Could you give every record again, exactly as it reads?

*MATERIAL TO PROCESS*
______________________________
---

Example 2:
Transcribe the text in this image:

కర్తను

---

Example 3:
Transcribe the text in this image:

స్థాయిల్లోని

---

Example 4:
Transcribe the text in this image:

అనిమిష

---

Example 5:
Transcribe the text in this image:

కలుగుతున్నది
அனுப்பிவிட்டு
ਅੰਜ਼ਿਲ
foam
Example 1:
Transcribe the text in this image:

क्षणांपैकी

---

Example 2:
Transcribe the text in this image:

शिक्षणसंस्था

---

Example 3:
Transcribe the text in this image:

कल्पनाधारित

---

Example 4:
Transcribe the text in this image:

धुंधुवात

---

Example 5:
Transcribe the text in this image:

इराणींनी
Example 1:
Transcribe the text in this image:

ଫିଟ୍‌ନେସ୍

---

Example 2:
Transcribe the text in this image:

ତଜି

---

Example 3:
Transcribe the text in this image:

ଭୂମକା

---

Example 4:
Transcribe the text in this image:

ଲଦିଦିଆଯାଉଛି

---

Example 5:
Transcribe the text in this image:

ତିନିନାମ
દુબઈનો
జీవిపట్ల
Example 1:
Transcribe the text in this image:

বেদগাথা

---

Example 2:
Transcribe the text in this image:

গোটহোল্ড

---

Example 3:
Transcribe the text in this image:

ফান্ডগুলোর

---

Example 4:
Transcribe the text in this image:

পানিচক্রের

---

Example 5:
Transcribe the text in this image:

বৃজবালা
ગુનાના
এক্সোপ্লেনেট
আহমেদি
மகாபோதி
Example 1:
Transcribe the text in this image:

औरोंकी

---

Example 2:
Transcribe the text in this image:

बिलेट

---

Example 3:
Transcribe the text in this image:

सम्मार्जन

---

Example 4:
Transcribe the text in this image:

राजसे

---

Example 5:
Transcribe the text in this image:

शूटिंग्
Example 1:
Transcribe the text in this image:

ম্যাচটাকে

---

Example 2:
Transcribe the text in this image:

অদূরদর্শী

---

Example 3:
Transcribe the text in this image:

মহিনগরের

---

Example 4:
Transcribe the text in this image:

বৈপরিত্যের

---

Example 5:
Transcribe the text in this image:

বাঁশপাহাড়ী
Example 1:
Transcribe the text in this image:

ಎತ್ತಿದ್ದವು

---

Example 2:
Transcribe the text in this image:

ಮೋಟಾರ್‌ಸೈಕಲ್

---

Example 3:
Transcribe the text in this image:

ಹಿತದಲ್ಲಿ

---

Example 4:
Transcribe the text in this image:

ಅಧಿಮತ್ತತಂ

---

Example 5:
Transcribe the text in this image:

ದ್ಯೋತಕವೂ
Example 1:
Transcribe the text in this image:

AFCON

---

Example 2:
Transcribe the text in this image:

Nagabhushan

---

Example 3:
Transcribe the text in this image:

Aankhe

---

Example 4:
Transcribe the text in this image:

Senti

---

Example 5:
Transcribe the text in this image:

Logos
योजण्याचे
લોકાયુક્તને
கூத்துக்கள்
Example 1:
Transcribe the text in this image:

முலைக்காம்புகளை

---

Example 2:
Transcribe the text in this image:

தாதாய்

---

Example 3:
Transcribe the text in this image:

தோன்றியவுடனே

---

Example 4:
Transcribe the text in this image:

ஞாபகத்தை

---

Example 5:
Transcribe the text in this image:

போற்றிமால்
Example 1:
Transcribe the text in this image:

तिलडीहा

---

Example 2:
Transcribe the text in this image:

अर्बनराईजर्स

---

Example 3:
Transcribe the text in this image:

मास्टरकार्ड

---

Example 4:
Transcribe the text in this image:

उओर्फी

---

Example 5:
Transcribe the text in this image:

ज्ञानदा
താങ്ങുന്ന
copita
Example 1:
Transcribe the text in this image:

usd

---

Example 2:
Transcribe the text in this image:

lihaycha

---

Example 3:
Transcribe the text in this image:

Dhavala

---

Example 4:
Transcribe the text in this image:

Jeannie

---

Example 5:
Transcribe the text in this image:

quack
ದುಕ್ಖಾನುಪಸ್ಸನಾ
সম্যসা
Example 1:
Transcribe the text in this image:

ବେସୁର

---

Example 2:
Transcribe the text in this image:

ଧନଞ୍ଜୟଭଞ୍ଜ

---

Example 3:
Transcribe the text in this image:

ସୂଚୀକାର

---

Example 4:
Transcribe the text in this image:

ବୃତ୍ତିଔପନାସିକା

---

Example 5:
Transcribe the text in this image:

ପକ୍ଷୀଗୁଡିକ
______________________________
*SOLVED PROBLEM*
---

Example 2:
Transcribe the text in this image:

కర్తను

---

Example 3:
Transcribe the text in this image:

స్థాయిల్లోని

---

Example 4:
Transcribe the text in this image:

అనిమిష

---

Example 5:
Transcribe the text in this image:

కలుగుతున్నది
அனுப்பிவிட்டு
ਅੰਜ਼ਿਲ
foam
Example 1:
Transcribe the text in this image:

क्षणांपैकी

---

Example 2:
Transcribe the text in this image:

शिक्षणसंस्था

---

Example 3:
Transcribe the text in this image:

कल्पनाधारित

---

Example 4:
Transcribe the text in this image:

धुंधुवात

---

Example 5:
Transcribe the text in this image:

इराणींनी
Example 1:
Transcribe the text in this image:

ଫିଟ୍‌ନେସ୍

---

Example 2:
Transcribe the text in this image:

ତଜି

---

Example 3:
Transcribe the text in this image:

ଭୂମକା

---

Example 4:
Transcribe the text in this image:

ଲଦିଦିଆଯାଉଛି

---

Example 5:
Transcribe the text in this image:

ତିନିନାମ
દુબઈનો
జీవిపట్ల
Example 1:
Transcribe the text in this image:

বেদগাথা

---

Example 2:
Transcribe the text in this image:

গোটহোল্ড

---

Example 3:
Transcribe the text in this image:

ফান্ডগুলোর

---

Example 4:
Transcribe the text in this image:

পানিচক্রের

---

Example 5:
Transcribe the text in this image:

বৃজবালা
ગુનાના
এক্সোপ্লেনেট
আহমেদি
மகாபோதி
Example 1:
Transcribe the text in this image:

औरोंकी

---

Example 2:
Transcribe the text in this image:

बिलेट

---

Example 3:
Transcribe the text in this image:

सम्मार्जन

---

Example 4:
Transcribe the text in this image:

राजसे

---

Example 5:
Transcribe the text in this image:

शूटिंग्
Example 1:
Transcribe the text in this image:

ম্যাচটাকে

---

Example 2:
Transcribe the text in this image:

অদূরদর্শী

---

Example 3:
Transcribe the text in this image:

মহিনগরের

---

Example 4:
Transcribe the text in this image:

বৈপরিত্যের

---

Example 5:
Transcribe the text in this image:

বাঁশপাহাড়ী
Example 1:
Transcribe the text in this image:

ಎತ್ತಿದ್ದವು

---

Example 2:
Transcribe the text in this image:

ಮೋಟಾರ್‌ಸೈಕಲ್

---

Example 3:
Transcribe the text in this image:

ಹಿತದಲ್ಲಿ

---

Example 4:
Transcribe the text in this image:

ಅಧಿಮತ್ತತಂ

---

Example 5:
Transcribe the text in this image:

ದ್ಯೋತಕವೂ
Example 1:
Transcribe the text in this image:

AFCON

---

Example 2:
Transcribe the text in this image:

Nagabhushan

---

Example 3:
Transcribe the text in this image:

Aankhe

---

Example 4:
Transcribe the text in this image:

Senti

---

Example 5:
Transcribe the text in this image:

Logos
योजण्याचे
લોકાયુક્તને
கூத்துக்கள்
Example 1:
Transcribe the text in this image:

முலைக்காம்புகளை

---

Example 2:
Transcribe the text in this image:

தாதாய்

---

Example 3:
Transcribe the text in this image:

தோன்றியவுடனே

---

Example 4:
Transcribe the text in this image:

ஞாபகத்தை

---

Example 5:
Transcribe the text in this image:

போற்றிமால்
Example 1:
Transcribe the text in this image:

तिलडीहा

---

Example 2:
Transcribe the text in this image:

अर्बनराईजर्स

---

Example 3:
Transcribe the text in this image:

मास्टरकार्ड

---

Example 4:
Transcribe the text in this image:

उओर्फी

---

Example 5:
Transcribe the text in this image:

ज्ञानदा
താങ്ങുന്ന
copita
Example 1:
Transcribe the text in this image:

usd

---

Example 2:
Transcribe the text in this image:

lihaycha

---

Example 3:
Transcribe the text in this image:

Dhavala

---

Example 4:
Transcribe the text in this image:

Jeannie

---

Example 5:
Transcribe the text in this image:

quack
ದುಕ್ಖಾನುಪಸ್ಸನಾ
সম্যসা
Example 1:
Transcribe the text in this image:

ବେସୁର

---

Example 2:
Transcribe the text in this image:

ଧନଞ୍ଜୟଭଞ୍ଜ

---

Example 3:
Transcribe the text in this image:

ସୂଚୀକାର

---

Example 4:
Transcribe the text in this image:

ବୃତ୍ତିଔପନାସିକା

---

Example 5:
Transcribe the text in this image:

ପକ୍ଷୀଗୁଡିକ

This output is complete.